Extract provided Block Start
KENNETH Wayne Grant, the father of former NSW Police Minister Troy Grant, has been found guilty of causing a fatal hit-and-run and leading police on a pursuit while twice the legal limit, with a judge rejecting claims he was sleepwalking at the time of the crash.
Ken Grant, now 72, a retired police officer, had claimed he was in a somnambulistic state and was not driving voluntarily when he hit and killed scientist Tony Greenfield at Bolwarra on November 30, 2019.
He had pleaded not guilty to dangerous driving occasioning death, failing to stop and assist after impact causing death and police pursuit and faced a judge-alone trial in Newcastle District Court.
The pair had been at the same Christmas party and Mr Greenfield was walking the short distance to his accommodation about 11.25pm when he was struck from behind and killed on Flat Road.
Ken Grant, who witnesses at the party described as being "hammered" and "extremely intoxicated", did not stop after the crash and instead sped away, veering left and right across the road and mounting a median strip.
A short time later, he led police on a pursuit along Belmore Road at Lorn despite driving with two flat tyres.
Extract provided Block End
**Required tasks**.
1. Return the passage in the hit-and-run trial report from "The pair had" to "two flat tyres.", word for word.
2. In the hit-and-run trial report, which court heard the case against Ken Grant?
3. Extend the hit-and-run trial report by writing what follows its final sentence.
Material provided Block Start
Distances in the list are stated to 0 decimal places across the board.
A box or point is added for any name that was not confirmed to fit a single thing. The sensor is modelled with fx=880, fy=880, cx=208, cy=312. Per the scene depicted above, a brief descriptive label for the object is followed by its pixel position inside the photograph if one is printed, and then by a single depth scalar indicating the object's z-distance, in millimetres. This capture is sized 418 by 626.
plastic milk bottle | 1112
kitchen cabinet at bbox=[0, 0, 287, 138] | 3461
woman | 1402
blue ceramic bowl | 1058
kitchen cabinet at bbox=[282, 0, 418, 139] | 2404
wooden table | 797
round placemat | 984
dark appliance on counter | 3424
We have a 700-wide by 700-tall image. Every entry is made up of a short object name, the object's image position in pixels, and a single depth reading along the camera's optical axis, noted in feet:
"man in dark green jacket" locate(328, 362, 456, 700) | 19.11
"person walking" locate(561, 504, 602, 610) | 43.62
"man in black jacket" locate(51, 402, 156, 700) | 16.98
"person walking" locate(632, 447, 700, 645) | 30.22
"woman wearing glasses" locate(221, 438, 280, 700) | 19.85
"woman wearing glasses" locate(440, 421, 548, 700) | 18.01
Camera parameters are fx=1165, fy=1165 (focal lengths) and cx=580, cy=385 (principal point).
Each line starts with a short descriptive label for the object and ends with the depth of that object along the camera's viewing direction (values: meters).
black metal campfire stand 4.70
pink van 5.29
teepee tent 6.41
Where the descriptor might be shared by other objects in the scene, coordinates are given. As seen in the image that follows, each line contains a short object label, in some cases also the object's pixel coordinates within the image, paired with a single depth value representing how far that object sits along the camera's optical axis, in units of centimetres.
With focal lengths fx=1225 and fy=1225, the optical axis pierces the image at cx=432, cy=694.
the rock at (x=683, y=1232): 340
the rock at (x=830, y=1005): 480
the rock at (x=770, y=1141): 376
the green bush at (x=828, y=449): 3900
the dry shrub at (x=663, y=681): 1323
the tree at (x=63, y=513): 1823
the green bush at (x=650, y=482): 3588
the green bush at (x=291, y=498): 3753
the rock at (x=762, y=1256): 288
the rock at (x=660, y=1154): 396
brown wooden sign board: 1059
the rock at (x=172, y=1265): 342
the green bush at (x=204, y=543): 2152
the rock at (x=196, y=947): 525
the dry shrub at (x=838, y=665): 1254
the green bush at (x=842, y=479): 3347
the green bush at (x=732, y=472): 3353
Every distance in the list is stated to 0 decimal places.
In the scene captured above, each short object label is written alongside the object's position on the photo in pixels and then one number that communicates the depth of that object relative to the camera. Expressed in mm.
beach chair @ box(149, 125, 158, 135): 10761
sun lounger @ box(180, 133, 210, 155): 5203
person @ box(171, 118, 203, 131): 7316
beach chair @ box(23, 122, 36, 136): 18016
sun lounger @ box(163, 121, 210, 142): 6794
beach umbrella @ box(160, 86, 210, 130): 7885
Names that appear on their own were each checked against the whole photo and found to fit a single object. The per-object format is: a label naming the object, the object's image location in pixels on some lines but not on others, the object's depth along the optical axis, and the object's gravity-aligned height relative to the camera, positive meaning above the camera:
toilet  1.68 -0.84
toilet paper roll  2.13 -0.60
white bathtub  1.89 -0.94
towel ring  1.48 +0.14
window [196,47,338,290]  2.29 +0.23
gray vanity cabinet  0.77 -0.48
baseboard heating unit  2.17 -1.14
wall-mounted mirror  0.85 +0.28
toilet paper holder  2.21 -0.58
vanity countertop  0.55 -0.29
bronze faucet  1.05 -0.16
Material provided Block End
**Expected outputs**.
1.
The pair had been at the same Christmas party and Mr Greenfield was walking the short distance to his accommodation about 11.25pm when he was struck from behind and killed on Flat Road.
Ken Grant, who witnesses at the party described as being "hammered" and "extremely intoxicated", did not stop after the crash and instead sped away, veering left and right across the road and mounting a median strip.
A short time later, he led police on a pursuit along Belmore Road at Lorn despite driving with two flat tyres.

2. Newcastle District Court, in a judge-alone trial.

3.
"My son is Troy Grant, the police minister," Ken Grant immediately told police after he finally pulled his car over. "And I am pissed."
A breath test revealed Ken Grant had a blood alcohol reading of 0.108 and in interviews with police he claimed to have no knowledge of the fatal hit-and-run on Flat Road.
During the trial, Ken Grant's defence claimed he had a history of sleepwalking, which involved "very complex motor skills", and could have been in a somnambulistic state at the time of the fatal hit-and-run.
But during his closing address, Crown prosecutor Lee Carr, SC, pointed Judge John Hatzistergos to the evidence of an expert who said it would have been an "extremely unusual occurrence" for Ken Grant to be sleepwalking at his age.
"There is just no evidence of sleep apart from this observation of "nodding off"," Mr Carr said, referring to a statement from someone at the Christmas party. "Which is then elevated to the status of sleep and remains continuous for a period of time, long enough for [deep sleep] to commence and then go into this somnambulistic state. "And that is against a background of nothing of any such nature being reported for more than a decade and it being an extremely rare event to occur in somebody of that particular age."
And, during a judgement on Friday afternoon, Judge Hatzistergos agreed, finding that any evidence Ken Grant had fallen asleep before the hit-and-run was "scant".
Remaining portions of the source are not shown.